Снова непроницаемо суровым был вытянутый лик Сигизмунда с длинными закрученными усами и испанской бородкой, черны его одежды, и тонкими холёными пальцами он крепко держал поводья, восседая на коне не менее величаво, чем на троне. Рядом с отцом ехал в такой же угрюмости пухлотелый Владислав, которого король захватил с собой, не без колебаний решив отказаться от короны московских царей в пользу своего семнадцатилетнего отпрыска. За немногочисленной свитой двигалось всего лишь несколько конных хоругвей и два регимента наёмной немецкой пехоты. Пополнить войско Сигизмунд рассчитывал в Смоленске.
Но
Мрачнее ненастной ночи вставлял ногу в серебряное стремя удручённый король, всё же отважившись следовать дальше. Но при выезде из Смоленска перед Сигизмундом внезапно сорвалась с крючьев грузная висячая решётка в арке Княжьих ворот и загородила путь. Кнехты пытались убрать её, но не смогли, она застряла намертво. Король вынужден был выехать через другие ворота. Случай с решёткой смахивал уже на сатанинские козни. Дурное предзнаменование сулило новые несчастья. Всё же на краткое время печаль сменилась радостью. В Вязьме королевский обоз нагнала одумавшаяся смоленская конница. Более тысячи отборных воинов присоединилось к Сигизмунду. Давая передышку всему войску, король решил дождаться вестей от Ходкевича. Но гетман явился сам.

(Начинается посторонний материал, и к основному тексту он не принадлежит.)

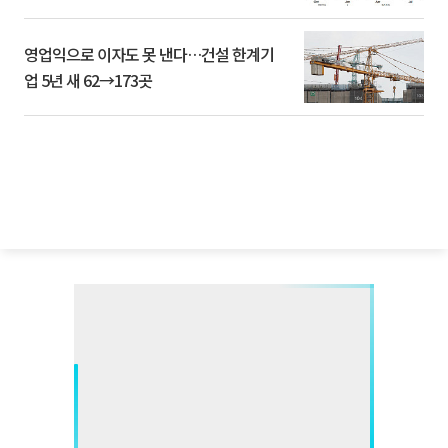
영업익으로 이자도 못 낸다…건설 한계기
업 5년 새 62→173곳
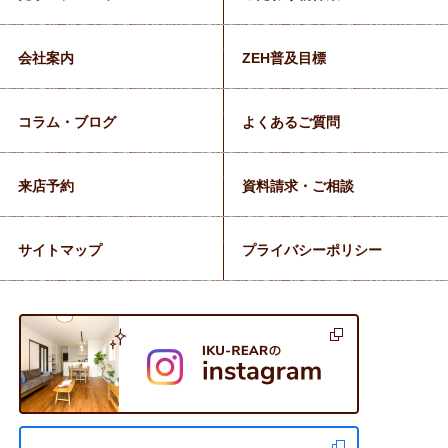
会社案内
ZEH普及目標
コラム・ブログ
よくあるご質問
来店予約
資料請求・ご相談
サイトマップ
プライバシーポリシー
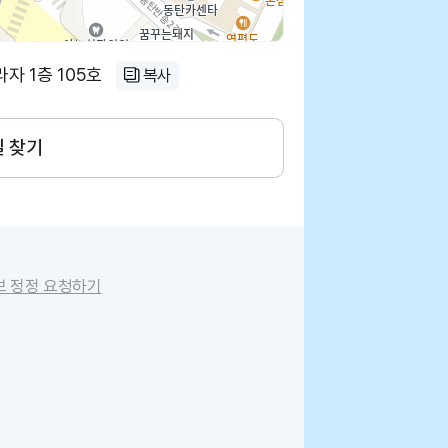
자 1층 105호
복사
길 찾기
보 정정 요청하기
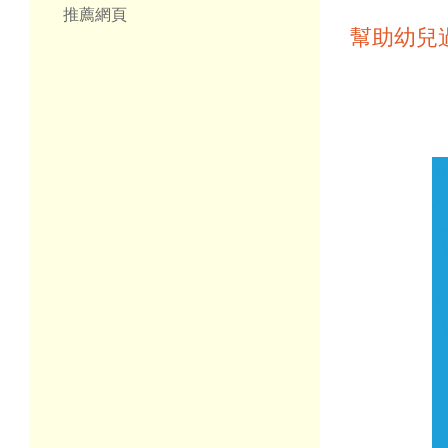
推薦網頁
幫助幼兒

Он был настолько огорчён поражением и безутешен, что Сигизмунду пришлось успокаивать его. В жарко натопленной и выскобленной до блеска избе, где рядом с опустошённой божницей висело католическое распятие, они проговорили несколько часов кряду. Ходкевич согласился помочь королю, но в разговоре всё возвращался и возвращался к незадавшимся схваткам под Москвой. Ему мнилось, что он упустил удачу из-за промаха Струся, не дерзнувшего на вторую вылазку. Возбуждение переполняло честолюбивого гетмана, который готов был отдать свою булаву и белоснежный бунчук за победу над московитами, и во время беседы с королём у него тряслась голова.
За мутными слюдяными окошками догорала холодная жидкая заря. Пахло угарным дымом. Худо было чужакам на Руси. Неясная тоска сдавливала сердце, от которой хотелось зарыдать навзрыд или взбеситься. Испытав такую тоску, обычно и наделяли ею иноземцы русскую натуру, оправдывая любое своё лукавство и свои злодейства.
Необжитой, дикой и убогой представала Московия перед мысленным взором задумавшегося Сигизмунда. Королю не приходило в голову, что он сам был повинен во многих несчастьях чуждой ему земли.
Думая о том, как он будет вычищать Московию от невежества и схизматиков, король не пропустил мимо ушей ни единого слова Ходкевича. Гетман советовал идти прямо на столицу, уверяя, что многие бояре, присягавшие Владиславу, при известии о прибытии королевича безоговорочно примут сторону поляков и помогут справиться с осадившими Кремль полками русских. Поминал гетман и о розни между ополченской ратью и казаками. Ту рознь, по его словам, можно будет довести до открытой лютой вражды, а зачинщики зла легко сыщутся среди казаков.